The Mountain Touch

Introduction

The Mountain Touch

Daniela Berta

Director
Museomontagna, Torino


Mario Montalcini

President
Museo Nazionale della Montagna



Here contemporary art and science are exploring the regenerating and transformative opportunities that human beings derive from contact with nature, with a special regard for mountain contexts. Conceived and developed by the Museo Nazionale della Montagna of Turin, where the show could be visited between 2022 and 2023, a new version – updated and expanded in artistic and scientific content – of The Mountain Touch is now being presented at MUSE, the Museo delle Scienze in Trento.
At a time when daily life takes us ever further from natural environments, this project aims to rekindle the dormant awareness of the inestimable value of our bond with nature and of the possibilities for enjoying its beneficial effects, on both our physical and mental health, via the simple act of traversing and staying in touch with mountains and their ecosystems.

A transdisciplinary outlook is essential for those museums and cultural institutions strongly projected towards the great themes and urgent issues of the contemporary world; likewise, an openness to research, innovation and different sensibilities: all things that this exhibition has adopted as its work method with MUSE. Within this framework, the narrative path of The Mountain Touch unfolds via a synergetic dialogue between humanist and scientific cultures, aiming to contribute to the development of an increasingly aware ecological responsibility, in line with the United Nations’ 2030 Agenda for Sustainable Development and with the most recent guidelines expressed by ICOM – International Council of Museums.

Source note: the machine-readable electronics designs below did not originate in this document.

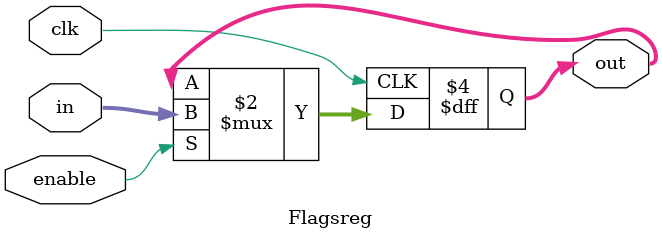
<source format=sv>
module Flagsreg (
	input logic clk, enable,
	input logic [1:0] in,
	output logic [1:0] out
);

	always @ (posedge clk) begin
		if (enable) begin
			out <= in;
		end
	end
endmodule 
</source>
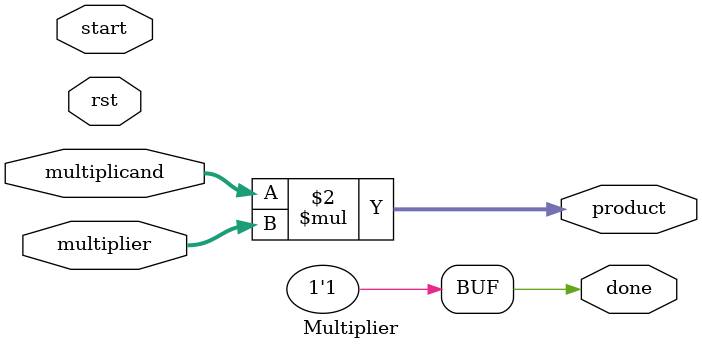
<source format=v>
`timescale 1ns / 1ps


module Multiplier #(
    parameter in_width = 8
) (
    input [in_width-1:0] multiplier,
    multiplicand,
    input rst,
    input start,
    output reg [2*in_width-1:0] product,
    output done
);
  always @(multiplier, multiplicand) begin
    product = multiplicand * multiplier;
  end
  assign done = 1;
endmodule  // end Multiplier
</source>
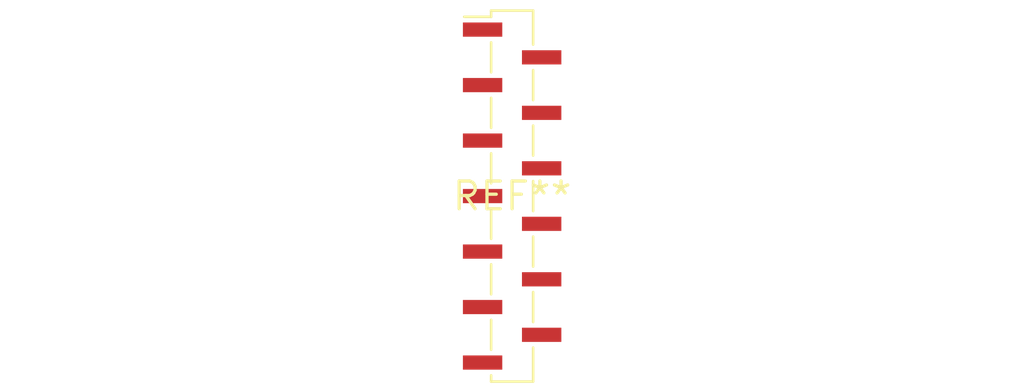
<source format=kicad_pcb>
(kicad_pcb (version 20240108) (generator pcbnew)

  (general
    (thickness 1.6)
  )

  (paper "A4")
  (layers
    (0 "F.Cu" signal)
    (31 "B.Cu" signal)
    (32 "B.Adhes" user "B.Adhesive")
    (33 "F.Adhes" user "F.Adhesive")
    (34 "B.Paste" user)
    (35 "F.Paste" user)
    (36 "B.SilkS" user "B.Silkscreen")
    (37 "F.SilkS" user "F.Silkscreen")
    (38 "B.Mask" user)
    (39 "F.Mask" user)
    (40 "Dwgs.User" user "User.Drawings")
    (41 "Cmts.User" user "User.Comments")
    (42 "Eco1.User" user "User.Eco1")
    (43 "Eco2.User" user "User.Eco2")
    (44 "Edge.Cuts" user)
    (45 "Margin" user)
    (46 "B.CrtYd" user "B.Courtyard")
    (47 "F.CrtYd" user "F.Courtyard")
    (48 "B.Fab" user)
    (49 "F.Fab" user)
    (50 "User.1" user)
    (51 "User.2" user)
    (52 "User.3" user)
    (53 "User.4" user)
    (54 "User.5" user)
    (55 "User.6" user)
    (56 "User.7" user)
    (57 "User.8" user)
    (58 "User.9" user)
  )

  (setup
    (pad_to_mask_clearance 0)
    (pcbplotparams
      (layerselection 0x00010fc_ffffffff)
      (plot_on_all_layers_selection 0x0000000_00000000)
      (disableapertmacros false)
      (usegerberextensions false)
      (usegerberattributes false)
      (usegerberadvancedattributes false)
      (creategerberjobfile false)
      (dashed_line_dash_ratio 12.000000)
      (dashed_line_gap_ratio 3.000000)
      (svgprecision 4)
      (plotframeref false)
      (viasonmask false)
      (mode 1)
      (useauxorigin false)
      (hpglpennumber 1)
      (hpglpenspeed 20)
      (hpglpendiameter 15.000000)
      (dxfpolygonmode false)
      (dxfimperialunits false)
      (dxfusepcbnewfont false)
      (psnegative false)
      (psa4output false)
      (plotreference false)
      (plotvalue false)
      (plotinvisibletext false)
      (sketchpadsonfab false)
      (subtractmaskfromsilk false)
      (outputformat 1)
      (mirror false)
      (drillshape 1)
      (scaleselection 1)
      (outputdirectory "")
    )
  )

  (net 0 "")

  (footprint "PinSocket_1x13_P1.27mm_Vertical_SMD_Pin1Left" (layer "F.Cu") (at 0 0))

)

</source>
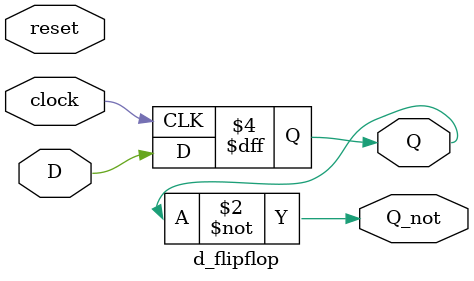
<source format=v>
module d_flipflop(
    input D,         // Data Input (sw[0])
    input clock,     // Clock Input (btnC)
    input reset,     // Reset Input (optional, but good practice)
    output reg Q,    // Output Q (led[0])
    output wire Q_not // Output ~Q (led[1])
);

    // Initial state setup
    initial begin
        Q <= 0;
    end

    // Following the 'byte_memory_ff' example:
    always @(posedge clock) begin
        Q <= D;
    end

    // Inverting output is simply the NOT of Q
    assign Q_not = ~Q;

endmodule
</source>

As part of the celebrations for the 150th anniversary of our institution, founded in 1874, and of Museomontagna’s Sustainability Programme, which, since 2018 to today, has witnessed the production of a dozen or so exhibitions staged both in the museum and elsewhere, as well as a multitude of multifocal public projects and educational workshops, The Mountain Touch stands to confirm the importance of investing in the languages of sustainability for the future. After the success of Tree Time – staged at Museomontagna between 2019 and 2020 and at MUSE between 2020 and 2021 – this project reinforces the relationship between the two museums, confirming the need to deal with the complex themes of our time within quality convergences and interdisciplinary systems of cooperation.

Through twenty works by seventeen artists, accompanied by scientific texts by a dozen or so researchers from different scientific fields, The Mountain Touch is a meeting point where art is a vehicle for communicating complex scientific concepts and science provides new keys for appreciating the artworks, thus providing tools to aid everyone in understanding, asking questions, or processing ideas: in short, being part of the game. It is an invitation to take part in an aesthetic, experiential and informative experience, but above all to actively take part in the culture of sustainability and the development of a caring awareness.

In his book The Innocence of Objects, the Turkish Nobel Prize-winning author Orhan Pamuk includes a manifesto for museums in the hope that they will address our humanity, explore the universe and the new, modern man, and measure success by their capacity to reveal the humanity of individuals rather than by their ability to represent history or society. So, in the broader ongoing process of rethinking the representative, descriptive and prescriptive museum paradigm, The Mountain Touch moves in the direction of stimulating visions, feelings and sustainable actions and designs a sphere of expression for the profound, ancestral feeling of being human.